Immix Biopharma's NXC-201 CAR-T Gets FDA RMAT Status for Relapsed/Refractory AL Amyloidosis

Immix Biopharma, Inc., a clinical-stage biopharmaceutical company, has announced that its CAR-T cell therapy, NXC-201, has received the Regenerative Medicine Advanced Therapy (RMAT) designation from the U.S. Food and Drug Administration (FDA) for the treatment of relapsed/refractory AL amyloidosis. This designation is significant, as it could streamline the path to market approval, allowing for frequent interactions with the FDA and potential routes to accelerated approval and priority review.

NXC-201 is a sterically-optimized BCMA-targeted chimeric antigen receptor T (CAR-T) cell therapy. It is currently the only CAR-T therapy under development for AL amyloidosis, a condition characterized by the production of misfolded amyloid proteins by abnormal plasma cells in the bone marrow. These proteins accumulate in organs such as the heart, kidney, and liver, leading to serious health issues and high mortality rates.

The RMAT designation is designed to expedite the development and review of promising therapies for serious or life-threatening conditions, provided there is preliminary clinical evidence showing the product's potential to address unmet medical needs. For Immix Biopharma, this designation underscores the promise of NXC-201 as a potential new treatment option for patients with relapsed/refractory AL amyloidosis, a condition for which no FDA-approved drugs currently exist.

Gabriel Morris, Chief Financial Officer of Immix Biopharma, expressed satisfaction with the accelerated pace of enrollment in their ongoing NEXICART-2 clinical trial, following the successful completion of its safety run-in phase. The company plans to provide further updates on the trial's progress in the first half of 2025.

The NEXICART-2 clinical trial is an open-label, single-arm, multi-site U.S. Phase 1b/2 study designed to evaluate the safety and efficacy of NXC-201. Expected to enroll 40 patients, the trial will focus on those with preserved heart function who have not previously been treated with BCMA-targeted therapies. The primary endpoints of NEXICART-2 are the complete response rate and overall response rate.

NXC-201 has already demonstrated high complete response rates and an absence of neurotoxicity in prior trials, specifically the ex-U.S. NEXICART-1 study. This promising data supports its potential expansion into treating select immune-mediated diseases beyond AL amyloidosis.

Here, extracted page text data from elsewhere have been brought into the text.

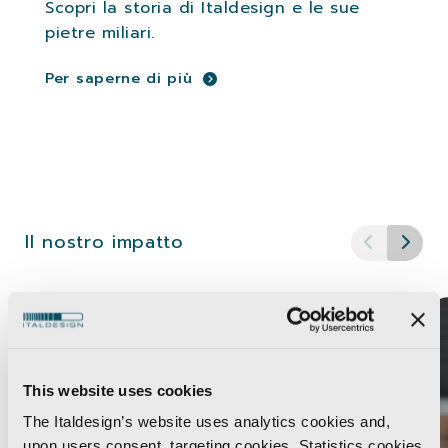
Scopri la storia di Italdesign e le sue
pietre miliari.
Per saperne di più
Il nostro impatto
This website uses cookies
The Italdesign’s website uses analytics cookies and,
upon users consent, targeting cookies. Statistics cookies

According to recent studies, the prevalence of relapsed/refractory AL amyloidosis in the U.S. is increasing by 12% annually, with an estimated 33,277 patients affected in 2024. The amyloidosis market, valued at $3.6 billion in 2017, is projected to grow to $6 billion by 2025.

Immix Biopharma is committed to advancing the development of NXC-201 and addressing the unmet needs of patients with AL amyloidosis and other immune-mediated diseases. By achieving the RMAT designation, the company hopes to expedite the availability of this innovative therapy to patients who desperately need new treatment options.